I assume that you want to round to nearest, and that .5 goes to the next bigger integer. And we restrict to a > 0 and b > 0.
Consider that you already get the correct answer for half of the cases from simple integer arithmetics (because it is always rounding down). To get also the other half correct, you can shift the numerator by half the denominator:
#include <iostream>
int divide(int a, int b){
return (a+b/2) / b;
}
void test(int a, int b){
std::cout << a << " / " << b << " = " << (double)a/b << " == " << divide(a,b) << "\n";
}
int main(){
for (int i=0;i<20;++i){
test(i,3);
}
}
Output:
0 / 3 = 0 == 0
1 / 3 = 0.333333 == 0
2 / 3 = 0.666667 == 1
3 / 3 = 1 == 1
4 / 3 = 1.33333 == 1
5 / 3 = 1.66667 == 2
6 / 3 = 2 == 2
7 / 3 = 2.33333 == 2
8 / 3 = 2.66667 == 3
9 / 3 = 3 == 3
10 / 3 = 3.33333 == 3
11 / 3 = 3.66667 == 4
12 / 3 = 4 == 4
13 / 3 = 4.33333 == 4
14 / 3 = 4.66667 == 5
15 / 3 = 5 == 5
16 / 3 = 5.33333 == 5
17 / 3 = 5.66667 == 6
18 / 3 = 6 == 6
19 / 3 = 6.33333 == 6
I will try to visualize what happens here, actually it is rather simple:
For denomiator 3:
a 0 1 2 3 4 5 6
a/3 000000000 111111111 222222 <- integer arithmetics
round(a/3) 00000 111111111 2222222222 <- desired result
a/3==n.5 ^ ^
For denominator b
a 0 1 2 ... b/2 ... b-1 b b+1
a/b 000000000000000000000000000000 111111111111
round(a/3) 000000000000 111111111111111111111111111111
a/b==n.5 ^
With denominator b=3 we need to add an offset of 1 to a to get correct results.
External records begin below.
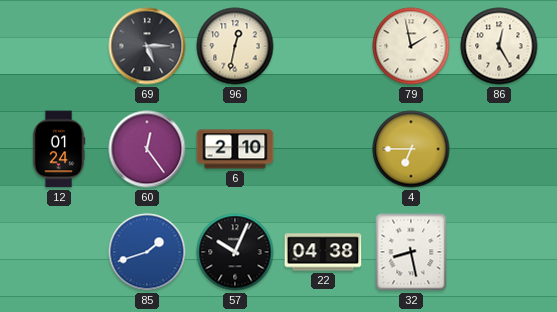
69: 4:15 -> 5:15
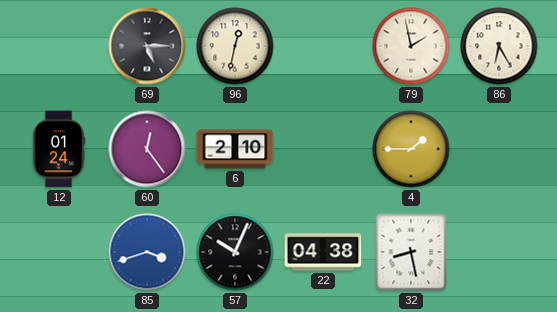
86: 12:25 -> 6:25
4: 6:45 -> 1:45
85: 1:42 -> 3:42
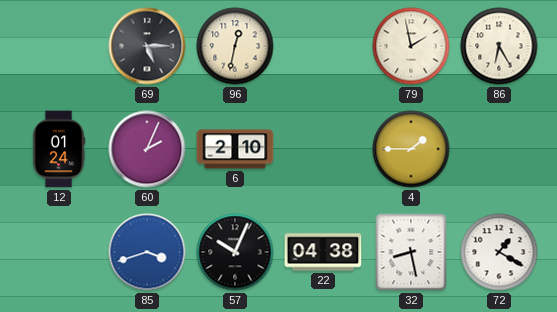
60: 12:24 -> 2:04
72: none -> 1:20
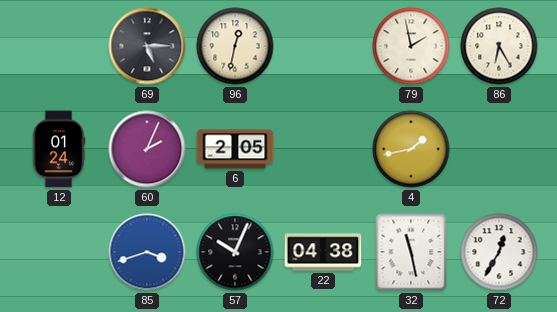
6: 2:10 -> 2:05
4: 1:45 -> 1:43
32: 8:28 -> 11:28
72: 1:20 -> 12:35
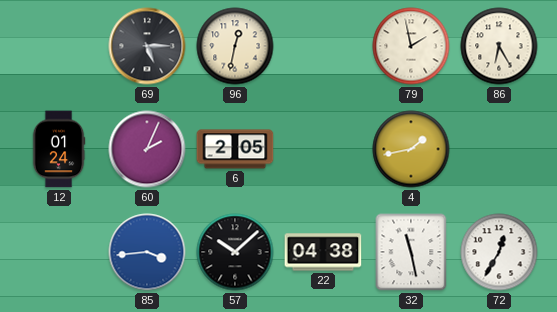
85: 3:42 -> 3:44
57: 10:04 -> 10:08
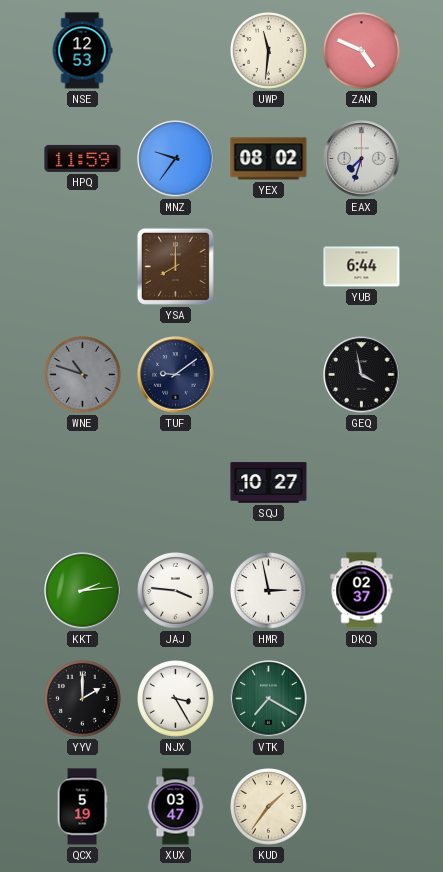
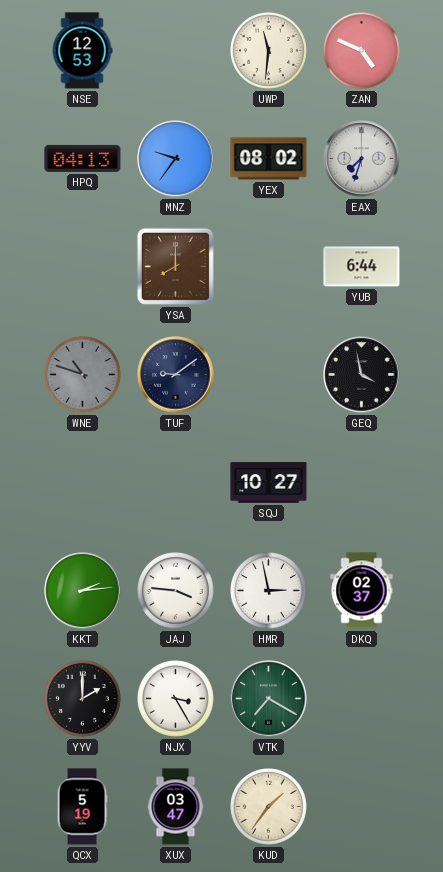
HPQ: 11:59 -> 04:13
In general we need to add an offset of b/2. I hope the tables speak more than words.
Note that a+b/2 is suspectible to overflows. There are other mathematically equivalent epxressions that do not overflow that easily. As the final result for sure fits in an int we can use unsigned for the intermediate addition:
int div = (static_cast<unsigned>(a) + static_cast<unsigned>(b/2)) / b;
For typical implementations where unsigned can store the sum of any two positive ints this avoids the overflow.